Qual o verdadeiro significado de coragem civil? O novo filme de Andrucha Waddington, finalizado após a morte prematura do diretor Breno Silveira, nos apresenta um belo exemplo ancorado numa história real tão improvável quanto poderosa: a de uma senhora de 80 anos que, da janela de casa em Copacabana no pé do morro, registrou as atividades traficantes de drogas no coração do Rio de Janeiro, e deflagrou o crime organizado, a polícia e o próprio Estado com uma câmera VHS. Vitória é um drama policial com sabor de crônica urbana e reverência à coragem anônima e à força que pode ter uma única voz em meio ao silêncio causado pelo medo.

Uma denúncia feita no VHS

Vitória se baseia em uma história real que muitos brasileiros desconhecem. Eu, moradora do sul do Brasil, confesso que não a conhecia antes de assistir ao filme. O roteiro de Paula Fiúza adapta o livro de 2006 reeditado em 2023, Dona Vitória Joana da Paz, de Fábio Gusmão, com uma abordagem direta, realista e comovente. A trama acompanha Dona Nina (representada por nosso ícone maior Fernanda Montenegro), uma aposentada comum de Copacabana que, cansada da impunidade, resolve filmar tudo que acontece bem em frente a janela de sua sala: tráfico, extorsão, conivência policial, violência explicita aliciação de menores para uso e venda de drogas.
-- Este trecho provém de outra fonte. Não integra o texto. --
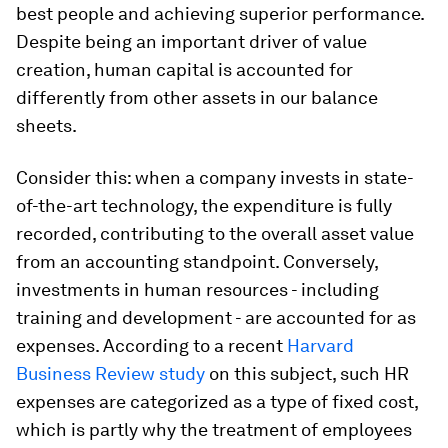
best people and achieving superior performance.
Despite being an important driver of value
creation, human capital is accounted for
differently from other assets in our balance
sheets.
Consider this: when a company invests in state-
of-the-art technology, the expenditure is fully
recorded, contributing to the overall asset value
from an accounting standpoint. Conversely,
investments in human resources - including
training and development - are accounted for as
expenses. According to a recent
Harvard
Business Review study
on this subject, such HR
expenses are categorized as a type of fixed cost,
which is partly why the treatment of employees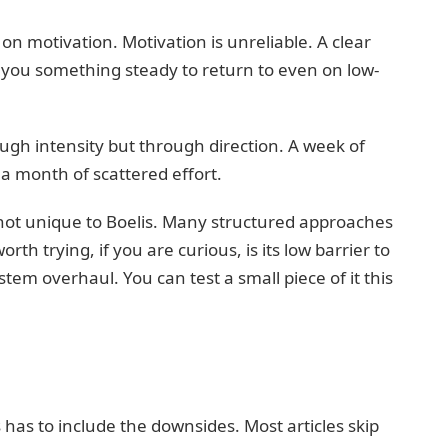
 on motivation. Motivation is unreliable. A clear
s you something steady to return to even on low-
ough intensity but through direction. A week of
a month of scattered effort.
 not unique to Boelis. Many structured approaches
th trying, if you are curious, is its low barrier to
stem overhaul. You can test a small piece of it this
has to include the downsides. Most articles skip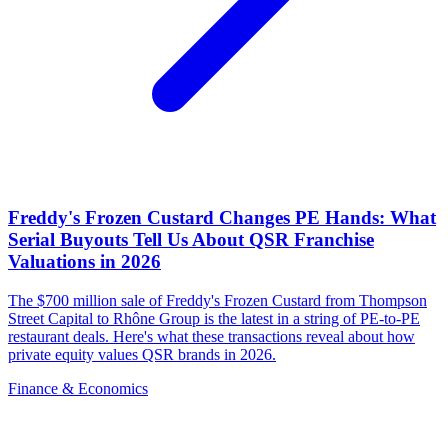
Freddy's Frozen Custard Changes PE Hands: What
Serial Buyouts Tell Us About QSR Franchise
Valuations in 2026
The $700 million sale of Freddy's Frozen Custard from Thompson
Street Capital to Rhône Group is the latest in a string of PE-to-PE
restaurant deals. Here's what these transactions reveal about how
private equity values QSR brands in 2026.
Finance & Economics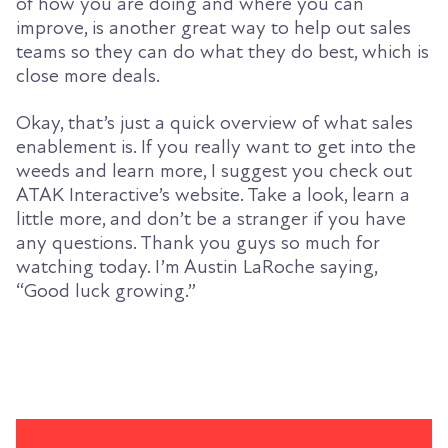
of how you are doing and where you can
improve, is another great way to help out sales
teams so they can do what they do best, which is
close more deals.
Okay, that’s just a quick overview of what sales
enablement is. If you really want to get into the
weeds and learn more, I suggest you check out
ATAK Interactive’s website. Take a look, learn a
little more, and don’t be a stranger if you have
any questions. Thank you guys so much for
watching today. I’m Austin LaRoche saying,
“Good luck growing.”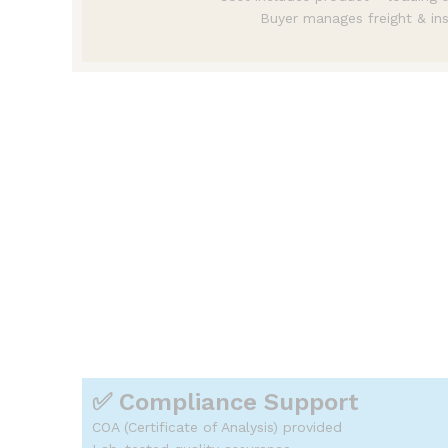
Buyer manages freight & in
📊 Pricing Advantages
✔ Competitive bulk pricing
✔ Flexible MOQ
✔ Cost optimization through ef
✔ Long-term pricing stability
✔ No hidden charges
👉 Helping you stay competitiv
✅ Compliance Support
COA (Certificate of Analysis) provided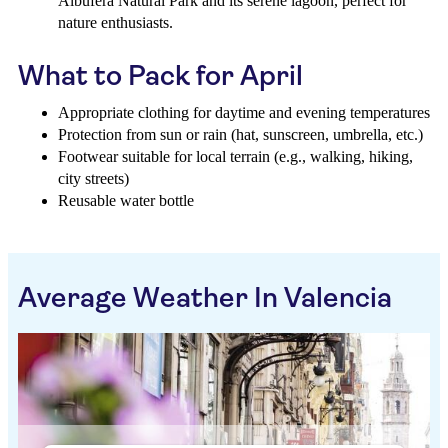
Albufera Natural Park and its serene lagoon, perfect for
nature enthusiasts.
What to Pack for April
Appropriate clothing for daytime and evening temperatures
Protection from sun or rain (hat, sunscreen, umbrella, etc.)
Footwear suitable for local terrain (e.g., walking, hiking,
city streets)
Reusable water bottle
Average Weather In Valencia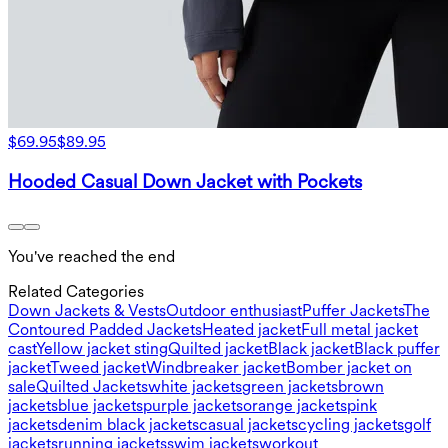
$69.95
$89.95
Hooded Casual Down Jacket with Pockets
You've reached the end
Related Categories
Down Jackets & Vests
Outdoor enthusiast
Puffer Jackets
The
Contoured Padded Jackets
Heated jacket
Full metal jacket
cast
Yellow jacket sting
Quilted jacket
Black jacket
Black puffer
jacket
Tweed jacket
Windbreaker jacket
Bomber jacket on
sale
Quilted Jackets
white jackets
green jackets
brown
jackets
blue jackets
purple jackets
orange jackets
pink
jackets
denim black jackets
casual jackets
cycling jackets
golf
jackets
running jackets
swim jackets
workout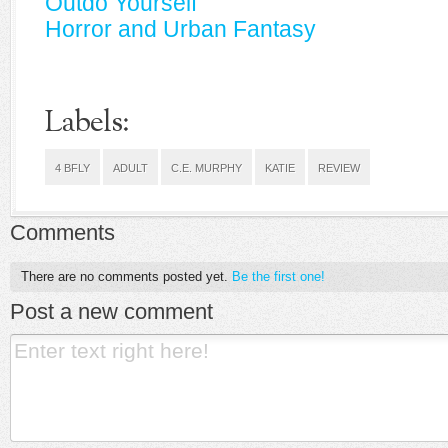
Outdo Yourself
Horror and Urban Fantasy
Labels:
4 BFLY
ADULT
C.E. MURPHY
KATIE
REVIEW
Comments
There are no comments posted yet.
Be the first one!
Post a new comment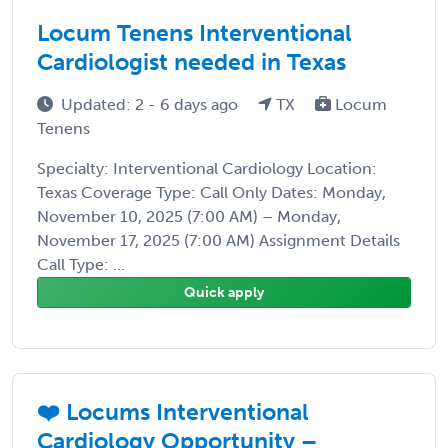
Locum Tenens Interventional
Cardiologist needed in Texas
Updated: 2 - 6 days ago
TX
Locum
Tenens
Specialty: Interventional Cardiology Location:
Texas Coverage Type: Call Only Dates: Monday,
November 10, 2025 (7:00 AM) – Monday,
November 17, 2025 (7:00 AM) Assignment Details
Call Type: ...
Quick apply
❤️ Locums Interventional
Cardiology Opportunity –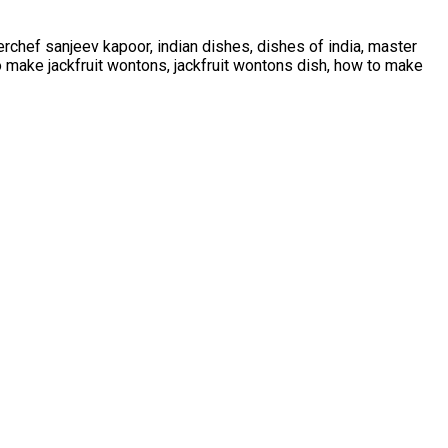
rchef sanjeev kapoor, indian dishes, dishes of india, master
to make jackfruit wontons, jackfruit wontons dish, how to make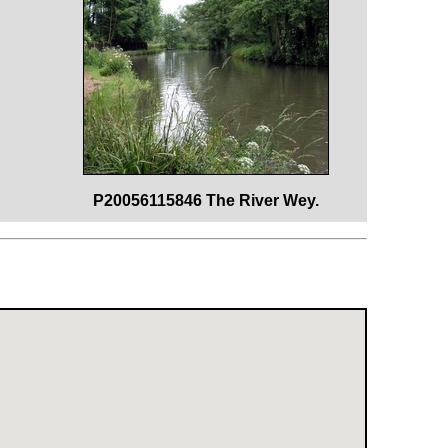
P20056115846 The River Wey.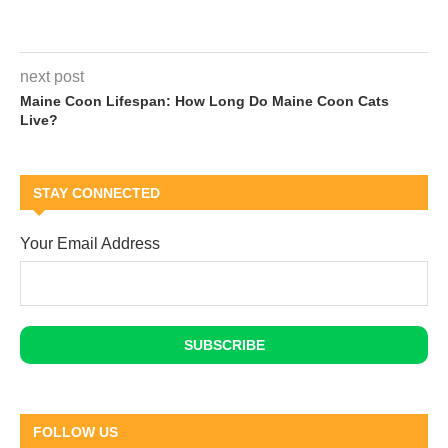
next post
Maine Coon Lifespan: How Long Do Maine Coon Cats
Live?
STAY CONNECTED
Your Email Address
FOLLOW US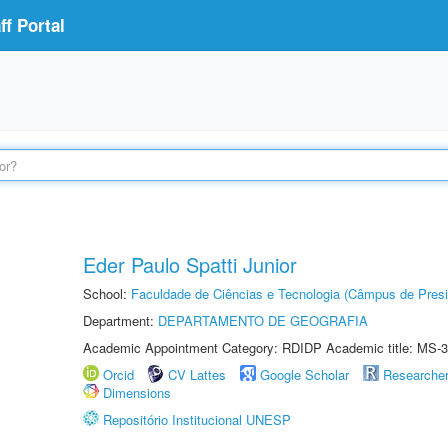
f Portal
Eder Paulo Spatti Junior
School:
Faculdade de Ciências e Tecnologia (Câmpus de Presi
Department:
DEPARTAMENTO DE GEOGRAFIA
Academic Appointment Category: RDIDP Academic title: MS-3
Orcid
CV Lattes
Google Scholar
Researche
Dimensions
Repositório Institucional UNESP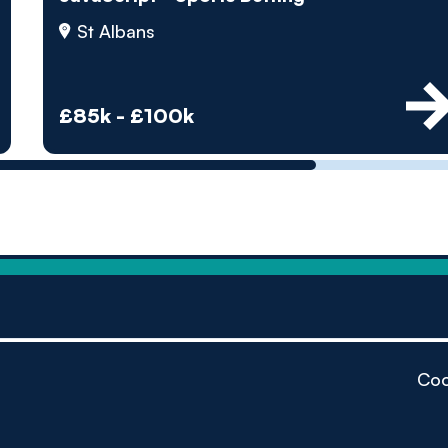
by pe
St Albans
Contact us
£85k - £100k
Coo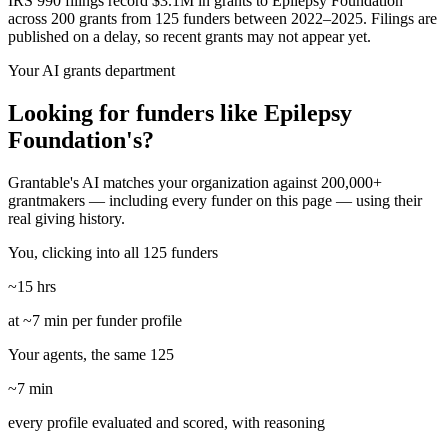
IRS 990 filings record $3.1M in grants to Epilepsy Foundation
across 200 grants from 125 funders between 2022–2025. Filings are
published on a delay, so recent grants may not appear yet.
Your AI grants department
Looking for funders like Epilepsy
Foundation's?
Grantable's AI matches your organization against 200,000+
grantmakers — including every funder on this page — using their
real giving history.
You, clicking into all 125 funders
~15 hrs
at ~7 min per funder profile
Your agents, the same 125
~7 min
every profile evaluated and scored, with reasoning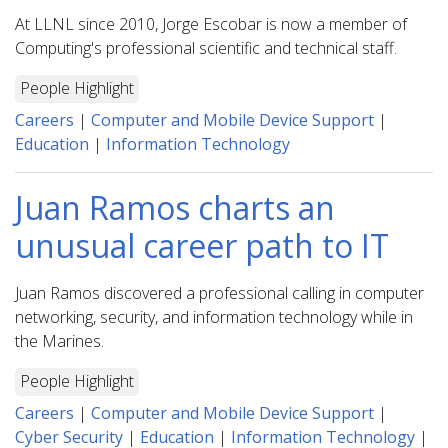
At LLNL since 2010, Jorge Escobar is now a member of
Computing's professional scientific and technical staff.
People Highlight
Careers
|
Computer and Mobile Device Support
|
Education
|
Information Technology
Juan Ramos charts an
unusual career path to IT
Juan Ramos discovered a professional calling in computer
networking, security, and information technology while in
the Marines.
People Highlight
Careers
|
Computer and Mobile Device Support
|
Cyber Security
|
Education
|
Information Technology
|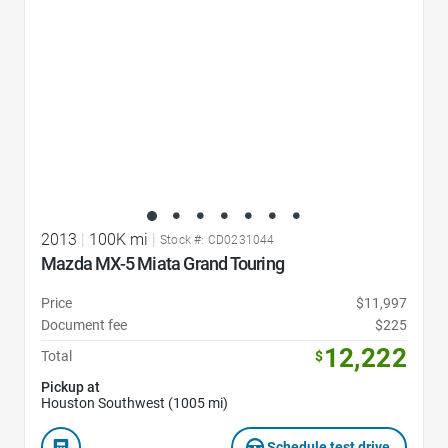
2013
|
100K mi
|
Stock #: CD0231044
Mazda MX-5 Miata Grand Touring
Price
$11,997
Document fee
$225
12,222
Total
$
Pickup at
Houston Southwest (1005 mi)
Schedule test drive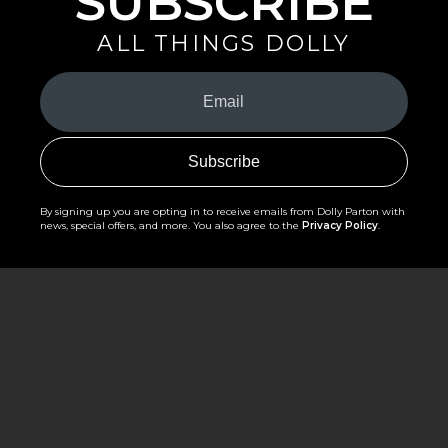
SUBSCRIBE
ALL THINGS DOLLY
Your
Email
(Required)
By signing up you are opting in to receive emails from Dolly Parton with
news, special offers, and more. You also agree to the
Privacy Policy
.
©2026 - The Dollywood Foundation
Privacy Policy
|
Terms and Conditions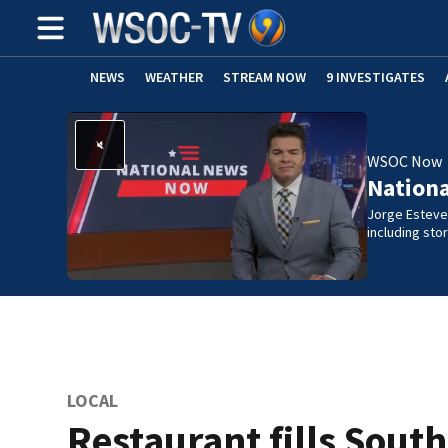
NEWS
WEATHER
STREAM NOW
9 INVESTIGATES
WSOC Now
Nation
Jorge Estevez
including st
LOCAL
Restaurant fills Sout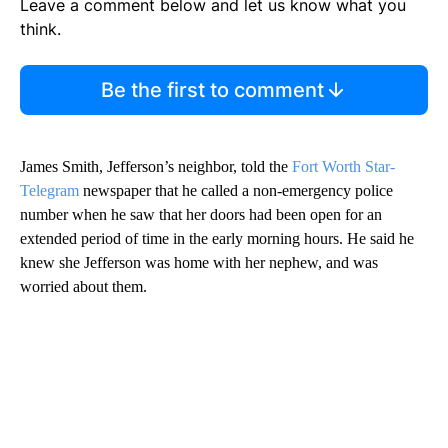
Leave a comment below and let us know what you
think.
Be the first to comment
James Smith, Jefferson’s neighbor, told the
Fort Worth Star-
Telegram
newspaper that he called a non-emergency police
number when he saw that her doors had been open for an
extended period of time in the early morning hours. He said he
knew she Jefferson was home with her nephew, and was
worried about them.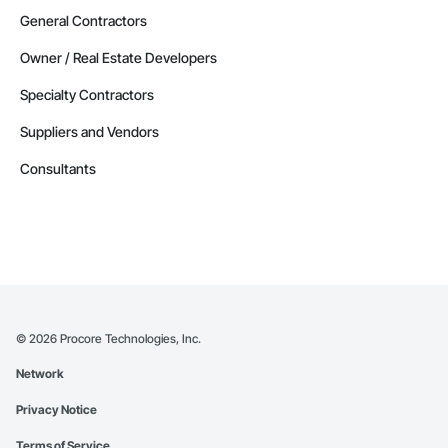
General Contractors
Owner / Real Estate Developers
Specialty Contractors
Suppliers and Vendors
Consultants
©
2026
Procore Technologies, Inc.
Network
Privacy Notice
Terms of Service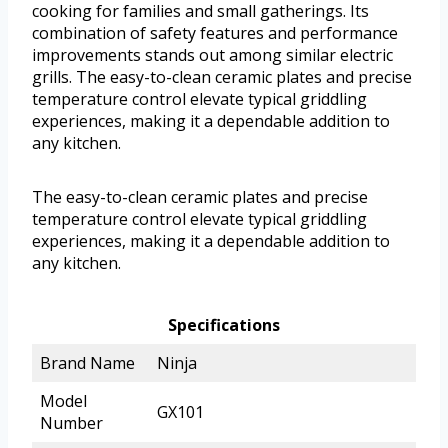
cooking for families and small gatherings. Its
combination of safety features and performance
improvements stands out among similar electric
grills. The easy-to-clean ceramic plates and precise
temperature control elevate typical griddling
experiences, making it a dependable addition to
any kitchen.
The easy-to-clean ceramic plates and precise
temperature control elevate typical griddling
experiences, making it a dependable addition to
any kitchen.
Specifications
Brand Name
Ninja
Model
GX101
Number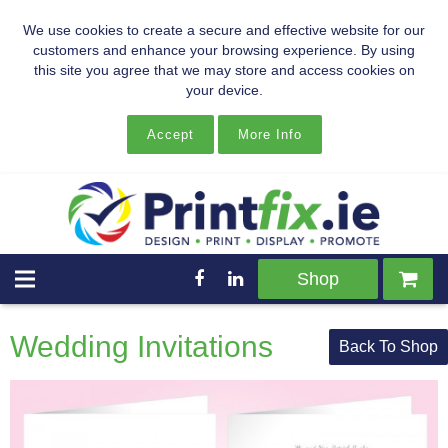
We use cookies to create a secure and effective website for our
customers and enhance your browsing experience. By using
this site you agree that we may store and access cookies on
your device.
Accept
More Info
Shop
Wedding Invitations
Back To Shop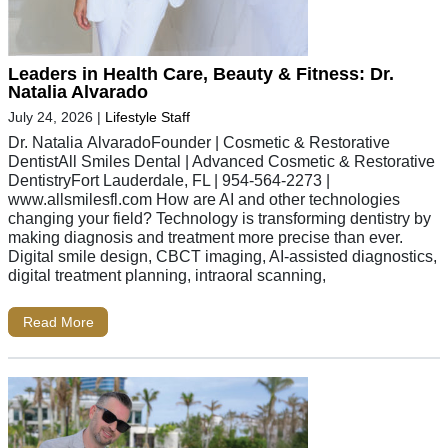
Leaders in Health Care, Beauty & Fitness: Dr.
Natalia Alvarado
July 24, 2026
|
Lifestyle Staff
Dr. Natalia AlvaradoFounder | Cosmetic & Restorative
DentistAll Smiles Dental | Advanced Cosmetic & Restorative
DentistryFort Lauderdale, FL | 954-564-2273 |
www.allsmilesfl.com How are AI and other technologies
changing your field? Technology is transforming dentistry by
making diagnosis and treatment more precise than ever.
Digital smile design, CBCT imaging, AI-assisted diagnostics,
digital treatment planning, intraoral scanning,
Read More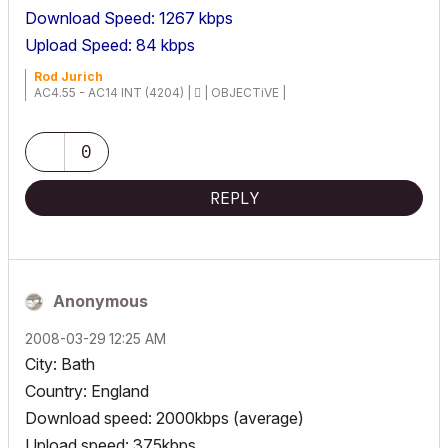
Download Speed: 1267 kbps
Upload Speed: 84 kbps
Rod Jurich
AC4.55 - AC14 INT (4204) |  | OBJECTiVE |
0
REPLY
Anonymous
‎2008-03-29
12:25 AM
City: Bath
Country: England
Download speed: 2000kbps (average)
Upload speed: 375kbps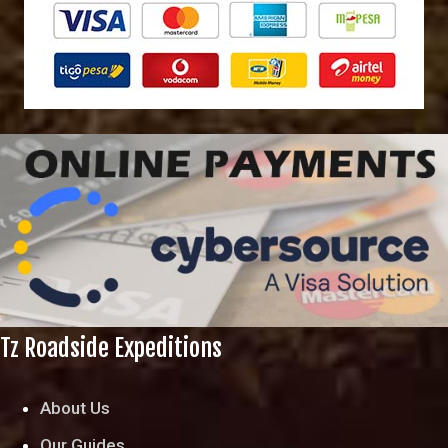
Tz Roadside Expeditions
About Us
Our Guides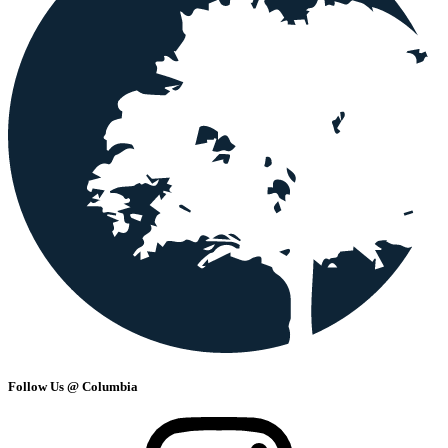
Follow Us @ Columbia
Com a ajuda do jornalista Fabio Gusmão (Alan Rocha), o material vira denúncia, chega à imprensa e à polícia e desencadeia uma investigação real que culmina na prisão de dezenas de envolvidos. Só que o preço da coragem é alto para dona Nina — e o filme mergulha justamente nessa tensão entre moral, empatia, sobrevivência e exposição pessoal.

Fernanda Montenegro é um filme em si

Aos 95 anos, a maravilhosa Fernanda Montenegro nos entrega uma atuação contida, densa e precisa — como se cada palavra pesasse o suficiente para não desperdiçar nada e cada olhar tivesse a força de um gesto intenso. Sua Dona Nina carrega não só uma câmera, mas também a memória de um país que assiste à violência cotidiana com uma naturalidade dolorosa. A naturalidade de quem já banaliza atos atrozes por questões de sobrevivência e (relativa) sanidade mental.

A personagem real, Joana Zeferino da Paz, era negra, mas foi a própria Dona Vitória quem pediu que Fernanda Montenegro a interpretasse antes de partir para outro mundo em 2023. Mesmo assim, essa decisão não passou batida por críticos e redes sociais que questionaram a escolha de uma mulher branca para o papel.

Direção entre o realismo e a reverência

As filmagens de Dona Vitória – título original no início da produção – começaram em 2022 sob o comando do diretor Breno Silveira (Entre Irmãs, 2017) na cidade de Vicência, Pernambuco. Após se recuperar da Covid, o diretor de apenas 58 anos sofreu um infarto fulminante. Após uma pausa, as filmagens foram retomadas pelo diretor e marido de Fernanda Torres, Andrucha Waddington.

A direção de Waddington é cuidadosa, com clima de tensão crescente, ainda que sem grandes ousadias e com um ritmo mais lento – muito disso em respeito e reverência ao talento e à idade avançada de Montenegro.